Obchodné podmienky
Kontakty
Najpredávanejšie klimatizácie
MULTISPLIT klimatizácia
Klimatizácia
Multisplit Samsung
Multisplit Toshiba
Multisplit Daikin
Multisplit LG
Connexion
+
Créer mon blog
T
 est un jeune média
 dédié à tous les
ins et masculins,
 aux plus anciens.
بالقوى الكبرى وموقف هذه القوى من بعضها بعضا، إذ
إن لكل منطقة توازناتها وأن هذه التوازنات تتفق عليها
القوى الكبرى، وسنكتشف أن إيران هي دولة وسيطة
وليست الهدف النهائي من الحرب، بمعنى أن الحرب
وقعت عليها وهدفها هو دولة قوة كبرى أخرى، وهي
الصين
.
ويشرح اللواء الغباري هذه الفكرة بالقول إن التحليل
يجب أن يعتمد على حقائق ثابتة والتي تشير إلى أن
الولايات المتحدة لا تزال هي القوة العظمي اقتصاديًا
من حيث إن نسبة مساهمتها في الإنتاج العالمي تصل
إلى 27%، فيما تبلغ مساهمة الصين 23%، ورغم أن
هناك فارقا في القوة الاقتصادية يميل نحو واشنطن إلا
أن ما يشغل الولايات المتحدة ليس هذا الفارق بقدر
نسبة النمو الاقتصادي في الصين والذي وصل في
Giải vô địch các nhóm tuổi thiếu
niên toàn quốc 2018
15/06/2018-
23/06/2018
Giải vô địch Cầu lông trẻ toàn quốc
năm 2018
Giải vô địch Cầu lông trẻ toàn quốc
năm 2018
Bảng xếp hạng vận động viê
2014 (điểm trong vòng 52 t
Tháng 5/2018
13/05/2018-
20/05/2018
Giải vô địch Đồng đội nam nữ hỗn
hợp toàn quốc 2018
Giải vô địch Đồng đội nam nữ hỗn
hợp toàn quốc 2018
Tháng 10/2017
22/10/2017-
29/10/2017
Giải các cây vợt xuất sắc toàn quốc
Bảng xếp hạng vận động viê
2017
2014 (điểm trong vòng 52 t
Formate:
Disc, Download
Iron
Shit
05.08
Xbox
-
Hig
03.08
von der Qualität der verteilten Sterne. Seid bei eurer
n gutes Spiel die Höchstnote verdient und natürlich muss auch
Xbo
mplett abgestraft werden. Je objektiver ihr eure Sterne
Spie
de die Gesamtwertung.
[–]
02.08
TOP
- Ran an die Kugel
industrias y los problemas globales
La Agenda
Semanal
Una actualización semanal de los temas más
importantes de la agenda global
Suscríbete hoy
* * * * * * *
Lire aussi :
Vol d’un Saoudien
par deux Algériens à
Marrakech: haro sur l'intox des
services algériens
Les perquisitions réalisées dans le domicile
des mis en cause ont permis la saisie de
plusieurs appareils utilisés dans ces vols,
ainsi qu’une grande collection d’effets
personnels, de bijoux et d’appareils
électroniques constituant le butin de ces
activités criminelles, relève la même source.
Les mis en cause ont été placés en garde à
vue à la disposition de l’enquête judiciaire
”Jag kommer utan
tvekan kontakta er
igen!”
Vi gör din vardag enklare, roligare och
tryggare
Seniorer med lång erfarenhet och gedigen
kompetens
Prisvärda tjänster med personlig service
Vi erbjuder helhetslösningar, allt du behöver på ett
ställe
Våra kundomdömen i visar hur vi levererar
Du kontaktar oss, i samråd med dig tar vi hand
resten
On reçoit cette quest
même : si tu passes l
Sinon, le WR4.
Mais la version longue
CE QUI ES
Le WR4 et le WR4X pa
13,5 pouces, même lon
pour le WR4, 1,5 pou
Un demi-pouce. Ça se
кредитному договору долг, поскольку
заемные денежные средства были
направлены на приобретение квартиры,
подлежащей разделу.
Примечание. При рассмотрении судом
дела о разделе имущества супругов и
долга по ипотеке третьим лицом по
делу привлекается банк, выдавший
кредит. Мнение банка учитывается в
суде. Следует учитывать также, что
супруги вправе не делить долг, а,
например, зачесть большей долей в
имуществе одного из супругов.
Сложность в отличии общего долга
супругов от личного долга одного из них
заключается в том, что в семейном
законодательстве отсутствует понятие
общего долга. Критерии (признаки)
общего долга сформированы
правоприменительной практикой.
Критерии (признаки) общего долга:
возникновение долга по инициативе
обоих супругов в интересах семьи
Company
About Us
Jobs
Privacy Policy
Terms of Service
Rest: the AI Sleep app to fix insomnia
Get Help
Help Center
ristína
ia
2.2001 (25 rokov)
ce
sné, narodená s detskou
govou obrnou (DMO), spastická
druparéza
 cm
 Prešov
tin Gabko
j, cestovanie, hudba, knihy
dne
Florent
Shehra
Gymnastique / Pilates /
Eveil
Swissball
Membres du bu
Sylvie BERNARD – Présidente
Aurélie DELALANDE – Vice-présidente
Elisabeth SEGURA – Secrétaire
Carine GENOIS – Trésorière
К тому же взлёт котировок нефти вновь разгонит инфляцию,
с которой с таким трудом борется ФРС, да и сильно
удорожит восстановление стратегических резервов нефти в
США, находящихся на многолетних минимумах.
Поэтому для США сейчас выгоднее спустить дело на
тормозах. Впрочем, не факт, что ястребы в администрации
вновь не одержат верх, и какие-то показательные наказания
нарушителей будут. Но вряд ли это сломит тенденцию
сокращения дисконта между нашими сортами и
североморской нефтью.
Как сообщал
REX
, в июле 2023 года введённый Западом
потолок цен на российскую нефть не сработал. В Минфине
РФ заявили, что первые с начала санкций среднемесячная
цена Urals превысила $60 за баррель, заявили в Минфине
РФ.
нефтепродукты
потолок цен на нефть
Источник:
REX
* * * * * * *
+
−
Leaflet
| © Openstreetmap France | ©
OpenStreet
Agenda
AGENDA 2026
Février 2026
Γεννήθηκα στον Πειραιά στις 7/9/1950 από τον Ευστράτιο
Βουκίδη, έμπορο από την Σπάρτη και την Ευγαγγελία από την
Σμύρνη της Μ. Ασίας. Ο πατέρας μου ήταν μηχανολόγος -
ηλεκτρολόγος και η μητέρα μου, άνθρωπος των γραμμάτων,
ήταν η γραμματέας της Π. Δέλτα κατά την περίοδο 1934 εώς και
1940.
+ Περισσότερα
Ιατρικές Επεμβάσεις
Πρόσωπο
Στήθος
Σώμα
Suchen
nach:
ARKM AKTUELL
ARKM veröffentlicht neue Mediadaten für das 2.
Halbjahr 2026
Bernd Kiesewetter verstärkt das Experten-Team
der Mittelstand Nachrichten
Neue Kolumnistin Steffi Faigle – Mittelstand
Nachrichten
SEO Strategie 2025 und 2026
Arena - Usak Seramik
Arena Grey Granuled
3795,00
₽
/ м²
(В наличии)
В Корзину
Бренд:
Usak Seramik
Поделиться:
* * * * * * *
Quote word for word the lines of the first block of items, starting at the line that contains "Obchodné podmienky" and stopping after the line that contains "Suscríbete hoy".

Obchodné podmienky
Kontakty
Najpredávanejšie klimatizácie
MULTISPLIT klimatizácia
Klimatizácia
Multisplit Samsung
Multisplit Toshiba
Multisplit Daikin
Multisplit LG
Connexion
+
Créer mon blog
T
 est un jeune média
 dédié à tous les
ins et masculins,
 aux plus anciens.
بالقوى الكبرى وموقف هذه القوى من بعضها بعضا، إذ
إن لكل منطقة توازناتها وأن هذه التوازنات تتفق عليها
القوى الكبرى، وسنكتشف أن إيران هي دولة وسيطة
وليست الهدف النهائي من الحرب، بمعنى أن الحرب
وقعت عليها وهدفها هو دولة قوة كبرى أخرى، وهي
الصين
.
ويشرح اللواء الغباري هذه الفكرة بالقول إن التحليل
يجب أن يعتمد على حقائق ثابتة والتي تشير إلى أن
الولايات المتحدة لا تزال هي القوة العظمي اقتصاديًا
من حيث إن نسبة مساهمتها في الإنتاج العالمي تصل
إلى 27%، فيما تبلغ مساهمة الصين 23%، ورغم أن
هناك فارقا في القوة الاقتصادية يميل نحو واشنطن إلا
أن ما يشغل الولايات المتحدة ليس هذا الفارق بقدر
نسبة النمو الاقتصادي في الصين والذي وصل في
Giải vô địch các nhóm tuổi thiếu
niên toàn quốc 2018
15/06/2018-
23/06/2018
Giải vô địch Cầu lông trẻ toàn quốc
năm 2018
Giải vô địch Cầu lông trẻ toàn quốc
năm 2018
Bảng xếp hạng vận động viê
2014 (điểm trong vòng 52 t
Tháng 5/2018
13/05/2018-
20/05/2018
Giải vô địch Đồng đội nam nữ hỗn
hợp toàn quốc 2018
Giải vô địch Đồng đội nam nữ hỗn
hợp toàn quốc 2018
Tháng 10/2017
22/10/2017-
29/10/2017
Giải các cây vợt xuất sắc toàn quốc
Bảng xếp hạng vận động viê
2017
2014 (điểm trong vòng 52 t
Formate:
Disc, Download
Iron
Shit
05.08
Xbox
-
Hig
03.08
von der Qualität der verteilten Sterne. Seid bei eurer
n gutes Spiel die Höchstnote verdient und natürlich muss auch
Xbo
mplett abgestraft werden. Je objektiver ihr eure Sterne
Spie
de die Gesamtwertung.
[–]
02.08
TOP
- Ran an die Kugel
industrias y los problemas globales
La Agenda
Semanal
Una actualización semanal de los temas más
importantes de la agenda global
Suscríbete hoy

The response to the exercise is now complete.